Recorded data:
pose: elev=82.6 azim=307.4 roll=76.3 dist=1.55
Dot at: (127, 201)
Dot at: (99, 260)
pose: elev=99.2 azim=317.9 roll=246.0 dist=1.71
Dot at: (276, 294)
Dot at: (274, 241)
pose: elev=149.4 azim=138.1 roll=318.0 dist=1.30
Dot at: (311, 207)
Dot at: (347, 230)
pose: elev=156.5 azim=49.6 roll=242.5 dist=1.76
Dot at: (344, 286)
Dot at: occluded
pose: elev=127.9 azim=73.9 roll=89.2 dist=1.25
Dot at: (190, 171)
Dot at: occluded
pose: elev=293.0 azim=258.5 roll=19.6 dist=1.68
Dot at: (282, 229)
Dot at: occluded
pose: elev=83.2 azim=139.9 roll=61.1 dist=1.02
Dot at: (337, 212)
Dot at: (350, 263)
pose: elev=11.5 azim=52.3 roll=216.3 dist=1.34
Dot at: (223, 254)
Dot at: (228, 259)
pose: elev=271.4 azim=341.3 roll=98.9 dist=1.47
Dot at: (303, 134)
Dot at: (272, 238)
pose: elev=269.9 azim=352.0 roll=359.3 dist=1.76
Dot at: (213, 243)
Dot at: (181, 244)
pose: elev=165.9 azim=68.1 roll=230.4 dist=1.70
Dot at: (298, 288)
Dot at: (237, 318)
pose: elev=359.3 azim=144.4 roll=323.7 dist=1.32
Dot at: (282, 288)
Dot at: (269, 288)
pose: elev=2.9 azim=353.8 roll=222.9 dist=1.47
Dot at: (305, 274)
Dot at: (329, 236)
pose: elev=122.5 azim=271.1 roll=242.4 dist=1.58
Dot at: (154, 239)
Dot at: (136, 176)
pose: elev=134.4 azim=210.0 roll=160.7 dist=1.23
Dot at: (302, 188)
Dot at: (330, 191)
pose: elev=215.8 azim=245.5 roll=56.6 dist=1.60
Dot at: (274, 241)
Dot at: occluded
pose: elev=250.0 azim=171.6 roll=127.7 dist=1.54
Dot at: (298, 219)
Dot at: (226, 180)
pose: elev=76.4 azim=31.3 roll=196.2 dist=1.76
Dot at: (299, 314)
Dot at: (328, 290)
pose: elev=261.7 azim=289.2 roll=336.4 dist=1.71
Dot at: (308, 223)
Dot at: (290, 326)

Objective: Copy all the entries above again, renaming "pose" to "view" wherever it appears and changing nothing else.

Answer for this exercise:
view: elev=82.6 azim=307.4 roll=76.3 dist=1.55
Dot at: (127, 201)
Dot at: (99, 260)
view: elev=99.2 azim=317.9 roll=246.0 dist=1.71
Dot at: (276, 294)
Dot at: (274, 241)
view: elev=149.4 azim=138.1 roll=318.0 dist=1.30
Dot at: (311, 207)
Dot at: (347, 230)
view: elev=156.5 azim=49.6 roll=242.5 dist=1.76
Dot at: (344, 286)
Dot at: occluded
view: elev=127.9 azim=73.9 roll=89.2 dist=1.25
Dot at: (190, 171)
Dot at: occluded
view: elev=293.0 azim=258.5 roll=19.6 dist=1.68
Dot at: (282, 229)
Dot at: occluded
view: elev=83.2 azim=139.9 roll=61.1 dist=1.02
Dot at: (337, 212)
Dot at: (350, 263)
view: elev=11.5 azim=52.3 roll=216.3 dist=1.34
Dot at: (223, 254)
Dot at: (228, 259)
view: elev=271.4 azim=341.3 roll=98.9 dist=1.47
Dot at: (303, 134)
Dot at: (272, 238)
view: elev=269.9 azim=352.0 roll=359.3 dist=1.76
Dot at: (213, 243)
Dot at: (181, 244)
view: elev=165.9 azim=68.1 roll=230.4 dist=1.70
Dot at: (298, 288)
Dot at: (237, 318)
view: elev=359.3 azim=144.4 roll=323.7 dist=1.32
Dot at: (282, 288)
Dot at: (269, 288)
view: elev=2.9 azim=353.8 roll=222.9 dist=1.47
Dot at: (305, 274)
Dot at: (329, 236)
view: elev=122.5 azim=271.1 roll=242.4 dist=1.58
Dot at: (154, 239)
Dot at: (136, 176)
view: elev=134.4 azim=210.0 roll=160.7 dist=1.23
Dot at: (302, 188)
Dot at: (330, 191)
view: elev=215.8 azim=245.5 roll=56.6 dist=1.60
Dot at: (274, 241)
Dot at: occluded
view: elev=250.0 azim=171.6 roll=127.7 dist=1.54
Dot at: (298, 219)
Dot at: (226, 180)
view: elev=76.4 azim=31.3 roll=196.2 dist=1.76
Dot at: (299, 314)
Dot at: (328, 290)
view: elev=261.7 azim=289.2 roll=336.4 dist=1.71
Dot at: (308, 223)
Dot at: (290, 326)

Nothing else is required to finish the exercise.